• TASK A:
According to the passage on fetching values with jsonb expressions, in which parts of a query can the jsonb expression be pushed down?

• SUPPLIED PASSAGE:

- - -

Fetch values in jsonb expression:

  • Using ->> jsonb arrow operator to fetch actual remote InfluxDB tag or fields keys from foreign schemaless columns. User may cast type of the jsonb expression to get corresponding data representation.
  • For example, fields->>'sig1' expression of fetch value sig1 is actual field key sig1 in remote data source InfluxDB.
  • The jsonb expression can be pushed down in WHERE, GROUP BY, ORDER BY and aggregation.

For examples:

  • Fetch all column based on all actual columns:

    EXPLAIN VERBOSE
    SELECT time,tags->>'device_id' device_id,(fields->>'sig1')::bigint sig1,fields->>'sig2' sig2,(fields->>'sig3')::double precision sig3,(fields->>'sig4')::boolean sig4 FROM sc1;
                                                                                                QUERY PLAN                                                                                              
    -----------------------------------------------------------------------------------------------------------------------------------------------------------------------------------------------------
    Foreign Scan on public.sc1  (cost=10.00..876.46 rows=853 width=89)
      Output: "time", (tags ->> 'device_id'::text), ((fields ->> 'sig1'::text))::bigint, (fields ->> 'sig2'::text), ((fields ->> 'sig3'::text))::double precision, ((fields ->> 'sig4'::text))::boolean
      InfluxDB query: SELECT "device_id", "sig1", "sig2", "sig3", "sig4" FROM "sc1"
    (3 rows)
    
    SELECT time,tags->>'device_id' device_id,(fields->>'sig1')::bigint sig1,fields->>'sig2' sig2,(fields->>'sig3')::double precision sig3,(fields->>'sig4')::boolean sig4 FROM sc1;
              time          | device_id | sig1 | sig2 | sig3 | sig4 
    ------------------------+-----------+------+------+------+------
    1970-01-01 09:00:00+09 | dev1      |    1 | a    |  1.1 | t
    1970-01-01 09:00:00+09 | dev2      |    2 | b    |  1.2 | f
    1970-01-01 09:00:00+09 | dev3      |    3 | c    |  1.3 | f
    1970-01-01 09:00:00+09 | dev1      |    4 | d    |  2.4 | t
    1970-01-01 09:00:00+09 | dev2      |    5 | e    |  2.5 | f
    1970-01-01 09:00:00+09 | dev3      |    6 | f    |  2.6 | f
    1970-01-01 09:00:00+09 | dev1      |    7 | g    |  3.7 | t
    1970-01-01 09:00:00+09 | dev2      |    8 | h    |  3.8 | f
    1970-01-01 09:00:00+09 | dev3      |    9 | i    |  3.9 | f
    (9 rows)
    
  • jsonb expression is pushed down in WHERE.

    EXPLAIN VERBOSE
    SELECT * FROM sc1 WHERE (fields->>'sig3')::double precision > 2;
                                QUERY PLAN                             
    --------------------------------------------------------------------
    Foreign Scan on public.sc1  (cost=10.00..284.00 rows=284 width=72)

- - -

(Data entries)
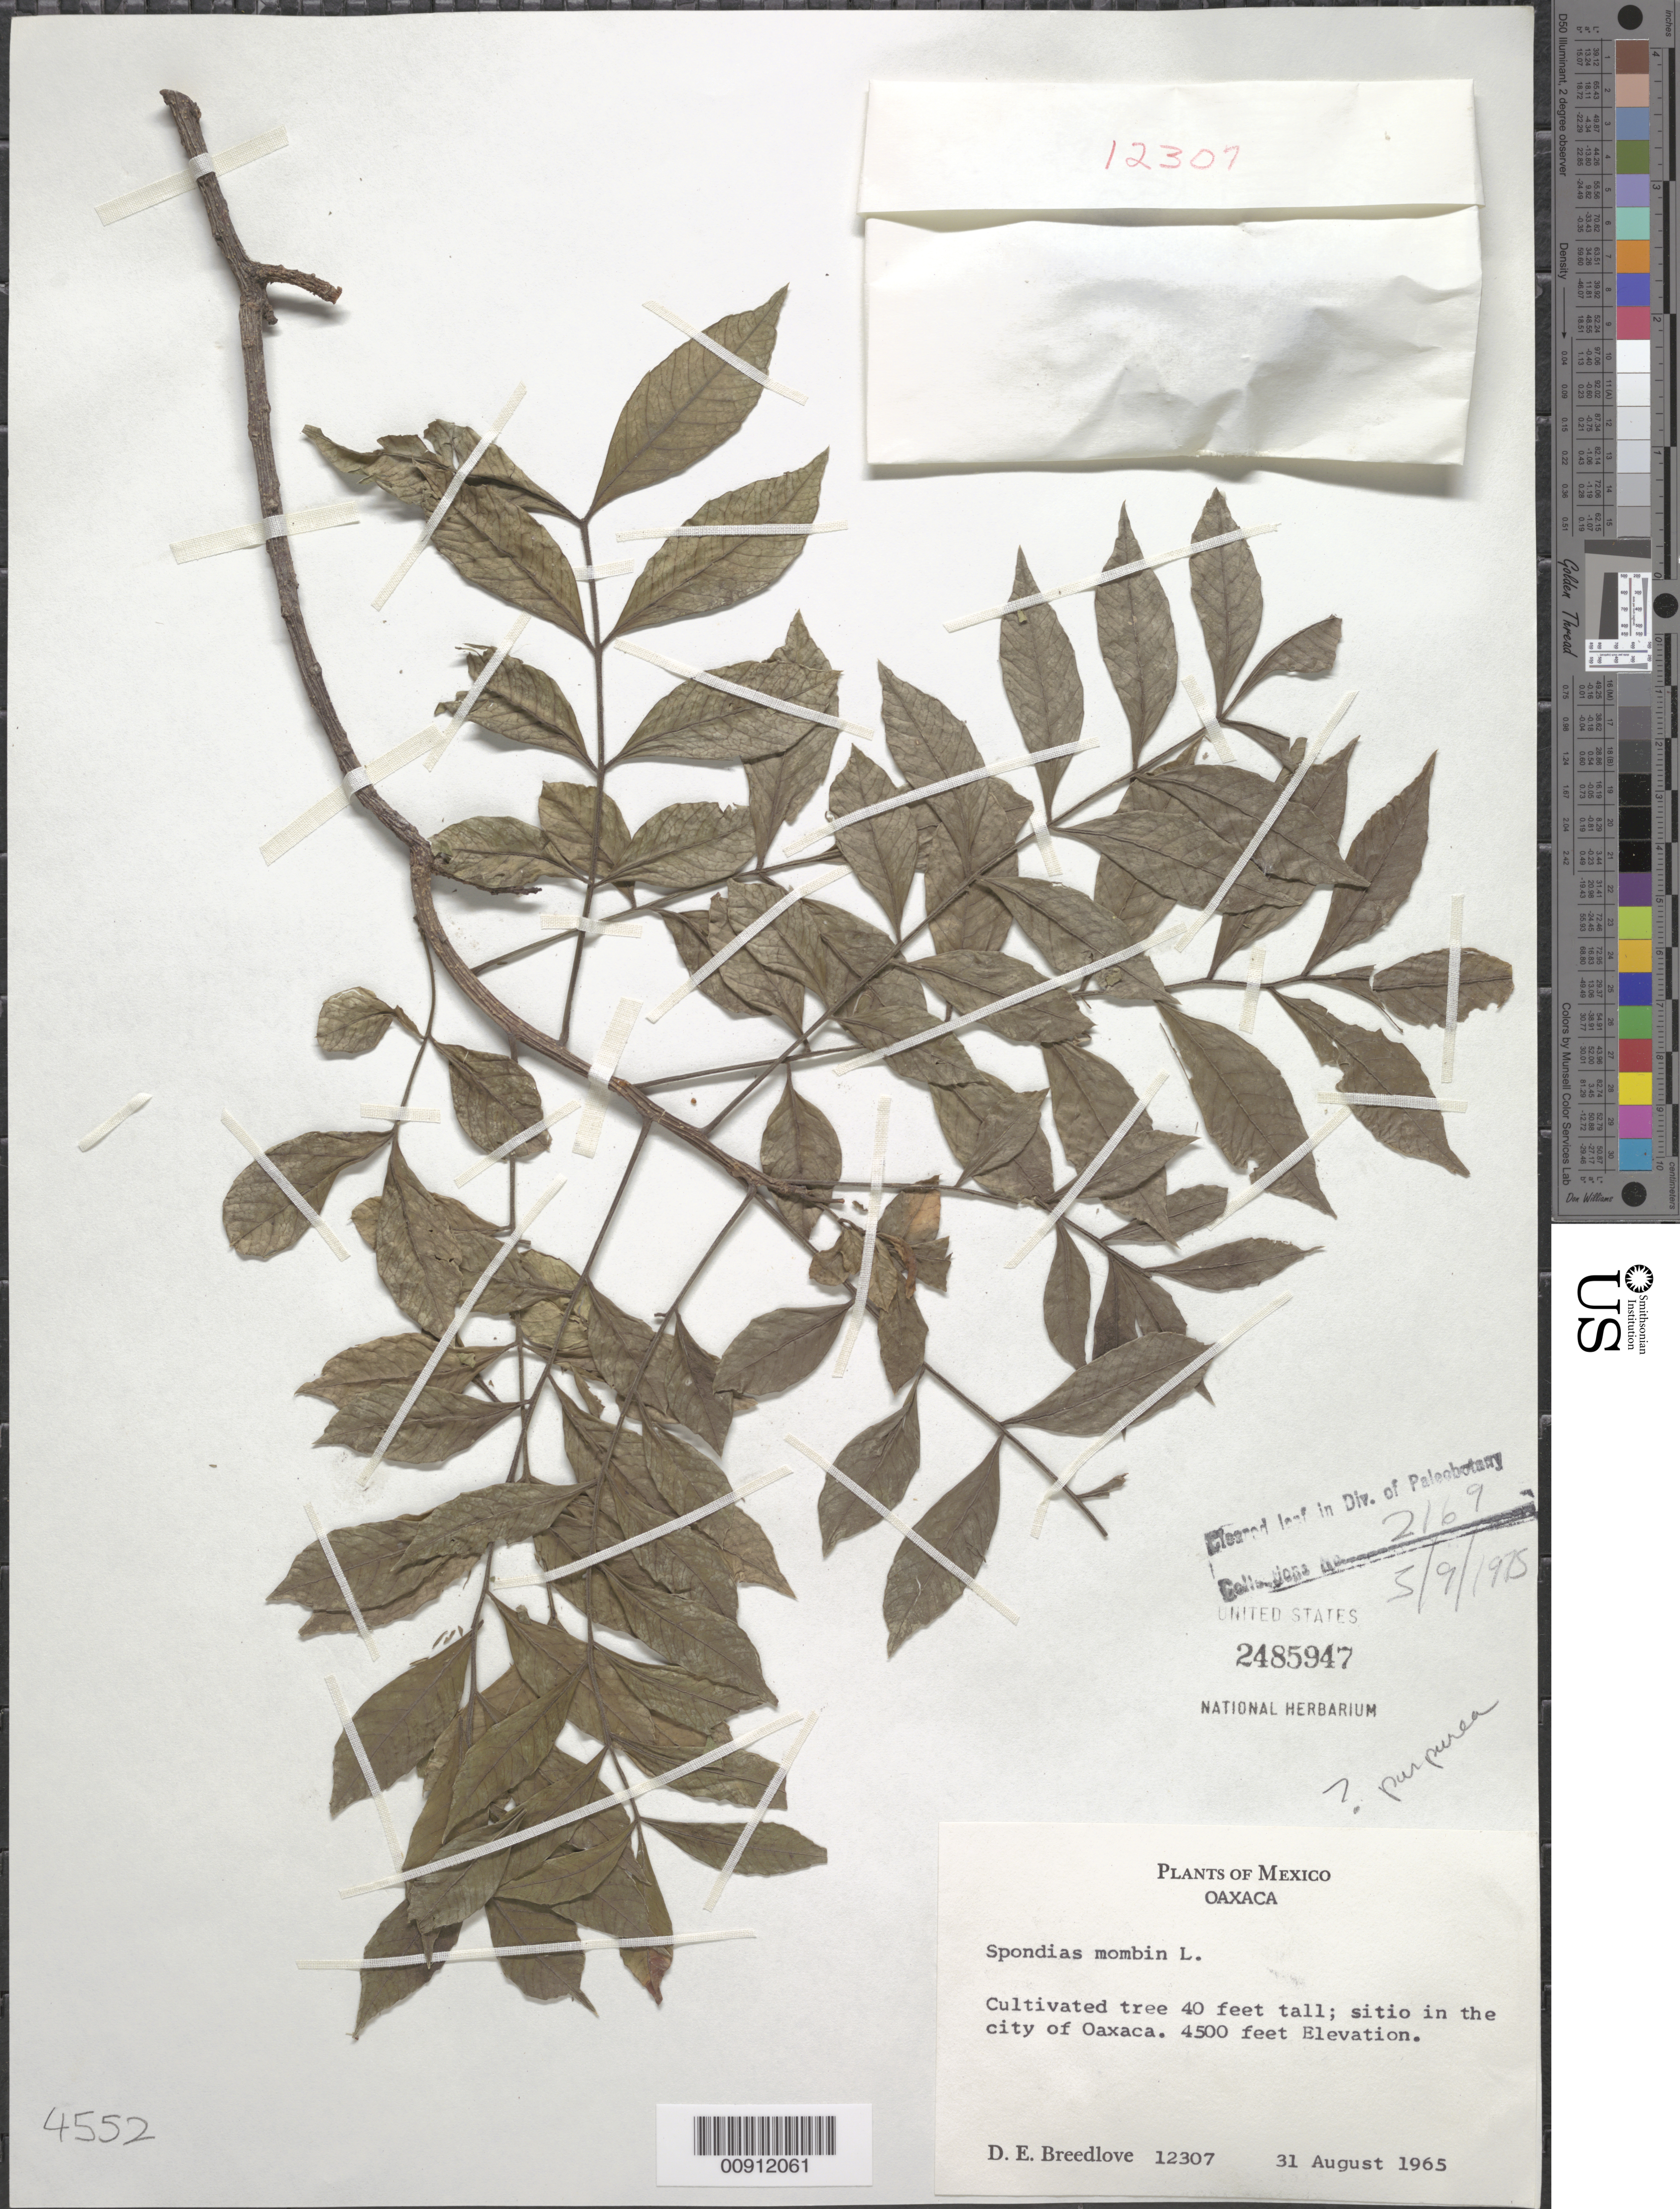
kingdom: Plantae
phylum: Tracheophyta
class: Magnoliopsida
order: Sapindales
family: Anacardiaceae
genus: Spondias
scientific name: Spondias purpurea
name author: L.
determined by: Mitchell, John D.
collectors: D. E. Breedlove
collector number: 12307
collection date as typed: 31 Aug 1965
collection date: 1965-08-31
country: Mexico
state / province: Oaxaca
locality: City of Oaxaca, Oaxaca.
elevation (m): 1372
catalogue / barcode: US 2485947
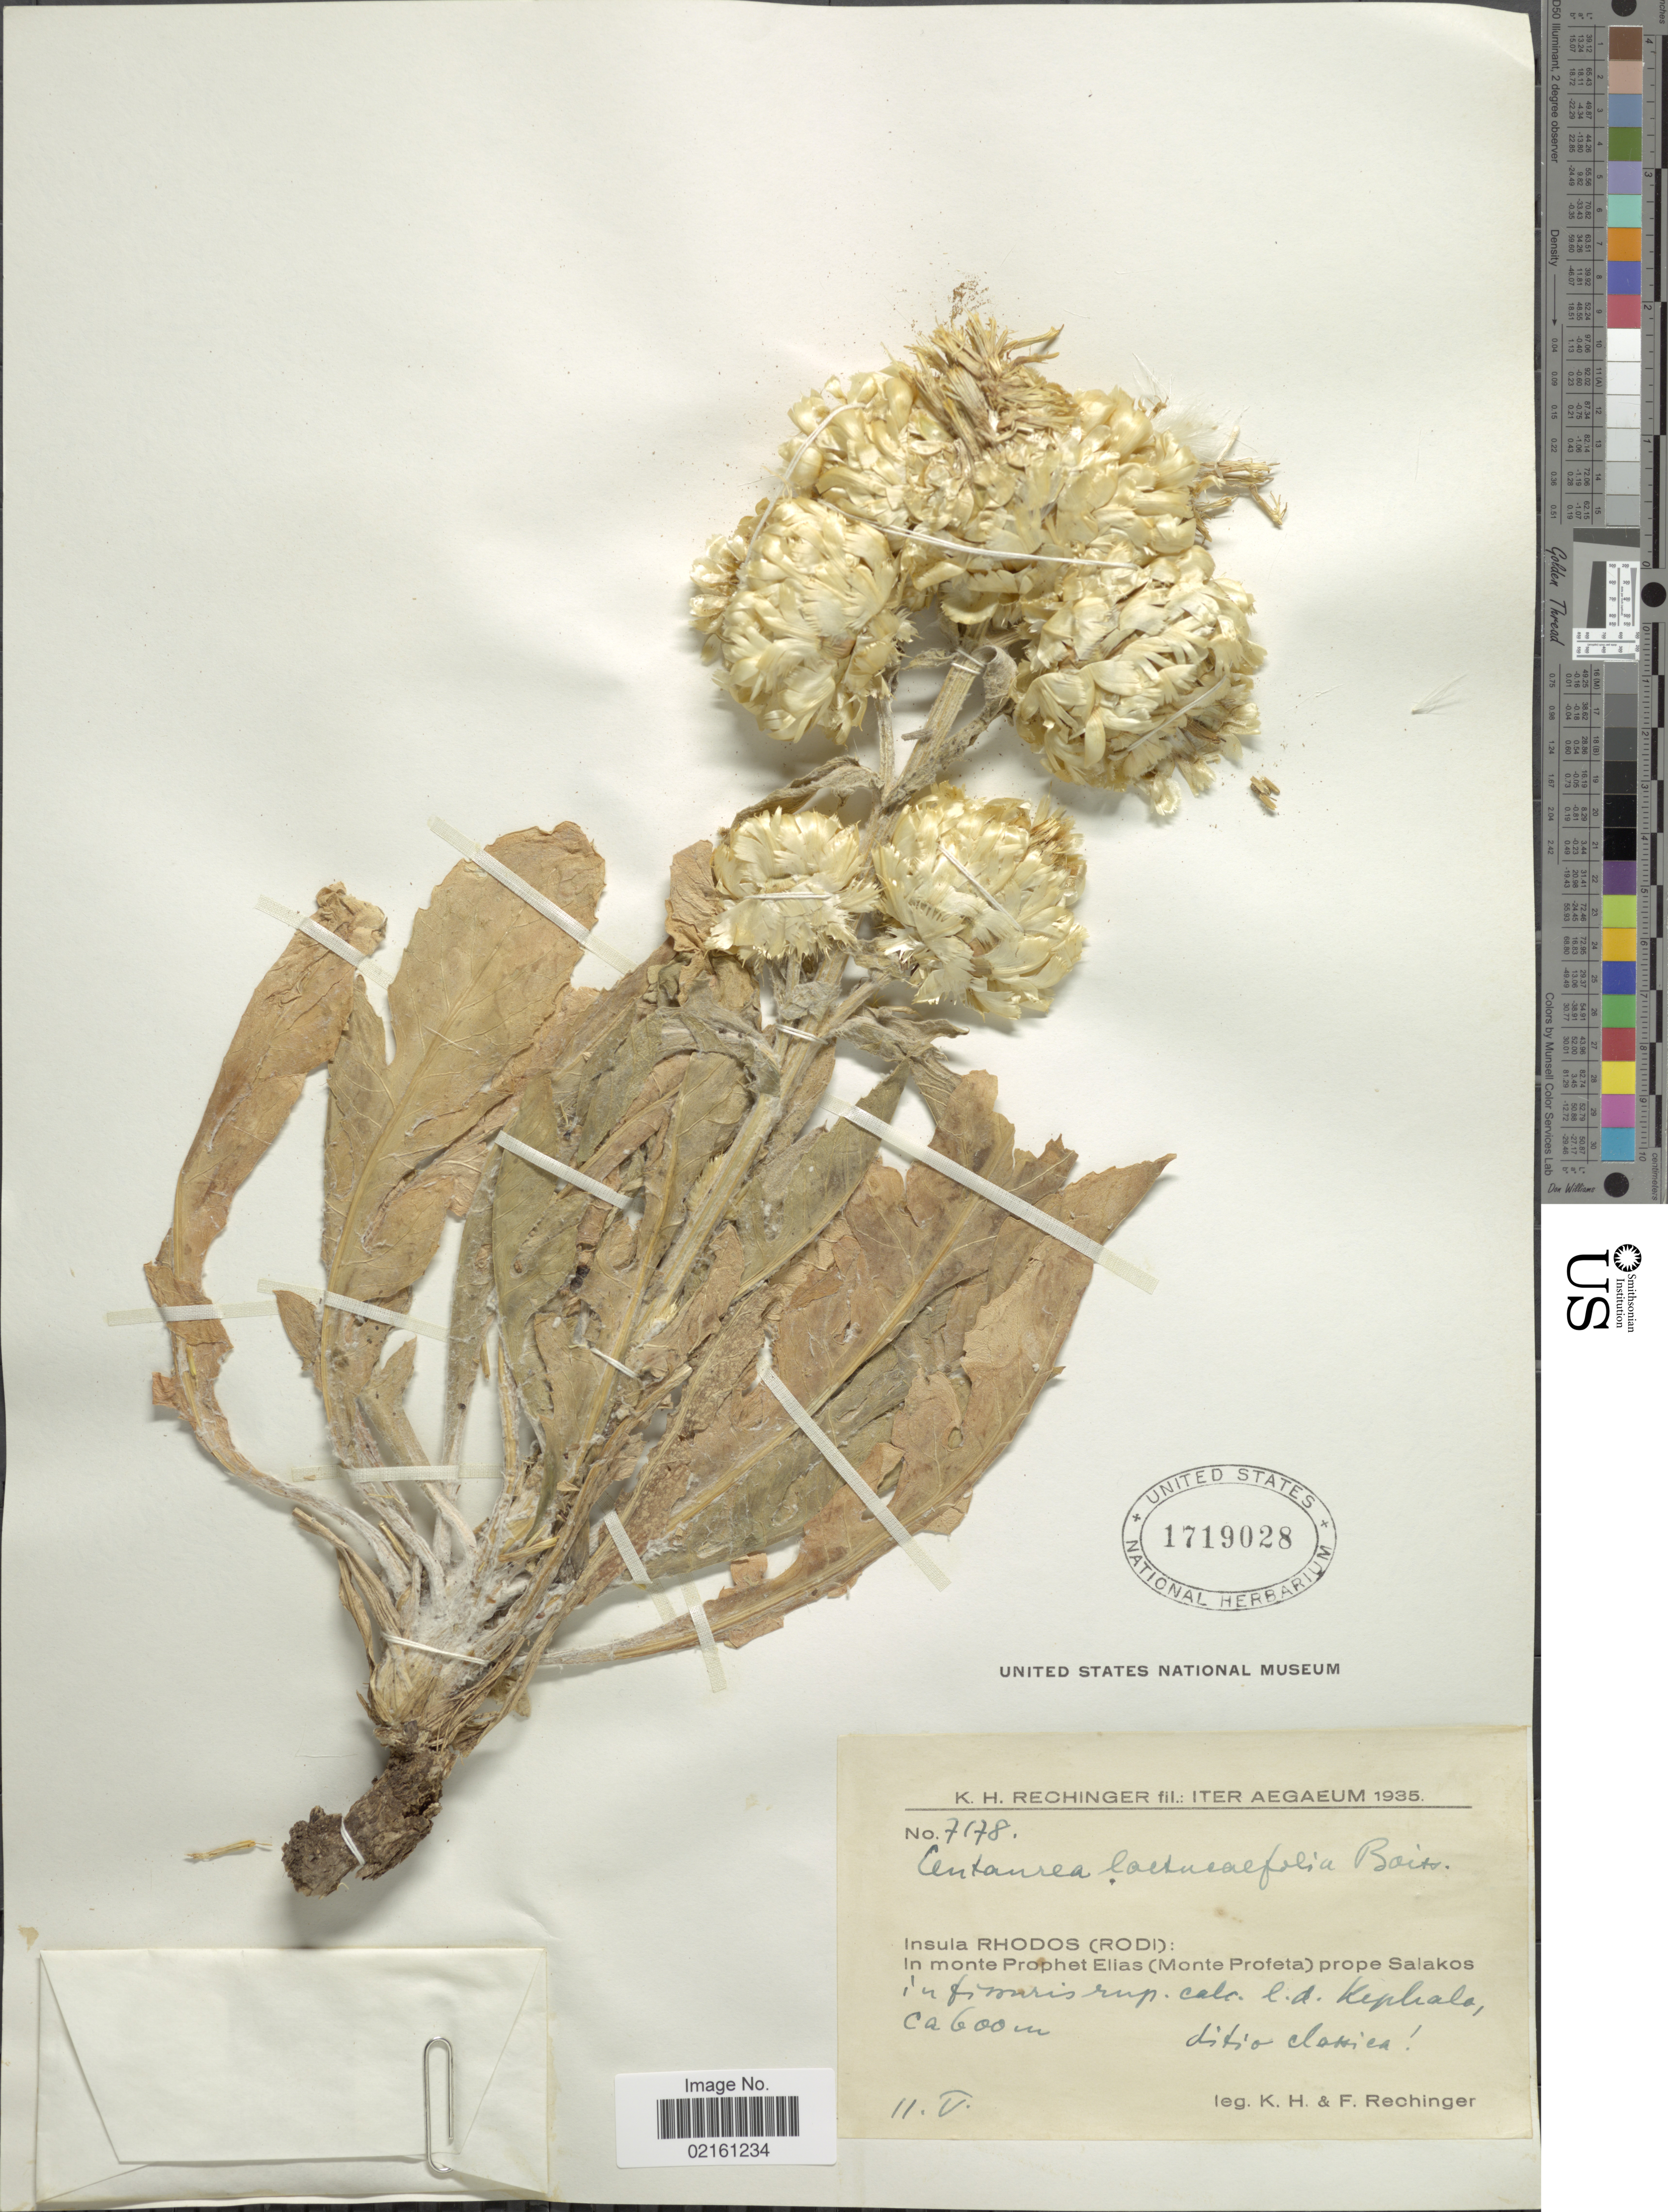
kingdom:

- - -

• TASK B:
Rewrite the records starting with the line that contains "collectors: D. E. Breedlove" and going on through the end of the records, replacing "country" with "nation" and changing nothing else. Leave the pictures out.

• WORKED ANSWER A:
WHERE, GROUP BY, ORDER BY and aggregation.

• WORKED ANSWER B:
collectors: D. E. Breedlove
collector number: 12307
collection date as typed: 31 Aug 1965
collection date: 1965-08-31
nation: Mexico
state / province: Oaxaca
locality: City of Oaxaca, Oaxaca.
elevation (m): 1372
catalogue / barcode: US 2485947
kingdom:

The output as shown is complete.